Given request a: Arrange the entries as a JSON list of strings, starting at the first line of the entries and ending at the line that contains "order: Anura". Use one string per line and leave out blank lines.

Introduction to C++



Introduction

to

C++

Trenton Computer Festival

April 16th & 17th, 2005

Michael P. Redlich

Senior Research Technician

ExxonMobil Research & Engineering

michael.p.redlich@

| |Table of Contents |

Table of Contents 2

Introduction 3

Evolution of C++ 3

Some Features of C++ 3

Pass-By-Reference 3

Operator Overloading 4

Generic Programming 4

Exception Handling 4

Namespaces 4

Default Arguments 4

Object-Oriented Programming 5

Programming Paradigms 5

Some Object-Oriented Programming (OOP) Definitions 5

Main Attributes of OOP 6

Data Encapsulation 6

Data Abstraction 6

Inheritance 6

Polymorphism 6

Advantages of OOP 6

Some C++ Keywords 7

Basic I/O Differences Between C and C++ 7

Sending Formatted Output to the Standard Output (stdout) Device 7

Obtaining Formatted Input from the Standard Input (stdin) Device 7

C++ Classes 8

Default Constructors 9

Primary Constructors 9

Copy Constructors 10

Class Instantiation 10

Dynamic Instantiation 10

Static Instantiation 10

Popular Compilers 11

References for Further Reading 11

|1 |Introduction |

This document is an introduction to the C++ programming language. C++ is an extension of the C programming language, which means that all of the C library functions can be used in a C++ application. C++ was finally standardized in June 1998, but its history can be traced back almost 20 years. This document will begin with how C++ has evolved over the years and introduce some of the language's features. Since C++ is an object-oriented programming language, it is important to understand the concepts of object-oriented programming. The remainder of this document will discuss object-oriented programming, C++ classes and how they are implemented, introduce some new keywords, and mention some basic I/O differences between C and C++.

An example C++ application was developed to demonstrate the content described in this document and the C++ Advanced Features document. The application encapsulates sports data such as team name, wins, losses, etc. The source code can be obtained from .

|2 |Evolution of C++ |

C++ was originally known as “C with Classes.” Bjarne Stroustrup from AT&T Laboratories developed the language in 1980. Bjarne needed to add speed to simulations that were written in Simula-67. Since C was the fastest procedural language, he decided to add classes, function argument type checking and conversion, and other features to it. Around the 1983/1984 time frame, virtual functions and operator overloading were added to the language, and it was decided that “C with Classes” be renamed to C++. The language became available to the public in 1985 after a few refinements were made. Templates and exception handling were added to C++ in 1989. The Standard Template Library (STL) was developed by Hewlett-Packard in 1994, and was ultimately added to the draft C++ standard. The final draft was accepted by the X3J16 subcommittee in November 1997, and received final approval from the International Standards Organization (ISO) in June 1998 to officially declare C++ a standard.

|3 |Some Features of C++ |

C++ is an object-oriented programming (OOP) language. It offers all of the advantages of OOP by allowing the developer to create user-defined types for modeling real world situations. However, the real power within C++ is contained in its features. Since the scope of this document is strictly introductory, this chapter only briefly describes some of the features built-in to the language. A detailed overview of these features can be found in the C++ Intermediate and Advanced Features document.

Exercise material:
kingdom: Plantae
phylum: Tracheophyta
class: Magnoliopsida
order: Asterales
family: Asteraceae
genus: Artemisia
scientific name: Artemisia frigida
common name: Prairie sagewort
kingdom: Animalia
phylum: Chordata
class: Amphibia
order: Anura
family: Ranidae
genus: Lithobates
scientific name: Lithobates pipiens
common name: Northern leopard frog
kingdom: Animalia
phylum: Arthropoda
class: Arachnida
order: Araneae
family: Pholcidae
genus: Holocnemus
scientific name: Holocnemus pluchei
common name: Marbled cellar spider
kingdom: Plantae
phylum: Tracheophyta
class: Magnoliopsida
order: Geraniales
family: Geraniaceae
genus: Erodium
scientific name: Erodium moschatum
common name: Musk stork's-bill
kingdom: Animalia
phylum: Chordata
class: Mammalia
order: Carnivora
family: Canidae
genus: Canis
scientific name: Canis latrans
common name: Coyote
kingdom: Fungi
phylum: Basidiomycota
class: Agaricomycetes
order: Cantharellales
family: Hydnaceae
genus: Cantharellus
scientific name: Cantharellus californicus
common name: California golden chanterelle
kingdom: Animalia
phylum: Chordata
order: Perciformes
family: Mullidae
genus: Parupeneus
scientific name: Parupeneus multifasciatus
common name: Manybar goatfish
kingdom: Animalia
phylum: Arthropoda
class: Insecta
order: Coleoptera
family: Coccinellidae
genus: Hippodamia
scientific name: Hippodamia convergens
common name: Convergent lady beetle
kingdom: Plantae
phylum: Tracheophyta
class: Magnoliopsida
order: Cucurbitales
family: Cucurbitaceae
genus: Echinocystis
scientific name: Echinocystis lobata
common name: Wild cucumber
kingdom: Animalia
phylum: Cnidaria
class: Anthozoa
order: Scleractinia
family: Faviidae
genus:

Given request b: Set down, word for word, the passage of the C++ introduction starting at "References for Further" and ending at "between C and C++.".

Correct result a:
[
  "kingdom: Plantae",
  "phylum: Tracheophyta",
  "class: Magnoliopsida",
  "order: Asterales",
  "family: Asteraceae",
  "genus: Artemisia",
  "scientific name: Artemisia frigida",
  "common name: Prairie sagewort",
  "kingdom: Animalia",
  "phylum: Chordata",
  "class: Amphibia",
  "order: Anura"
]

Correct result b:
References for Further Reading 11

|1 |Introduction |

This document is an introduction to the C++ programming language. C++ is an extension of the C programming language, which means that all of the C library functions can be used in a C++ application. C++ was finally standardized in June 1998, but its history can be traced back almost 20 years. This document will begin with how C++ has evolved over the years and introduce some of the language's features. Since C++ is an object-oriented programming language, it is important to understand the concepts of object-oriented programming. The remainder of this document will discuss object-oriented programming, C++ classes and how they are implemented, introduce some new keywords, and mention some basic I/O differences between C and C++.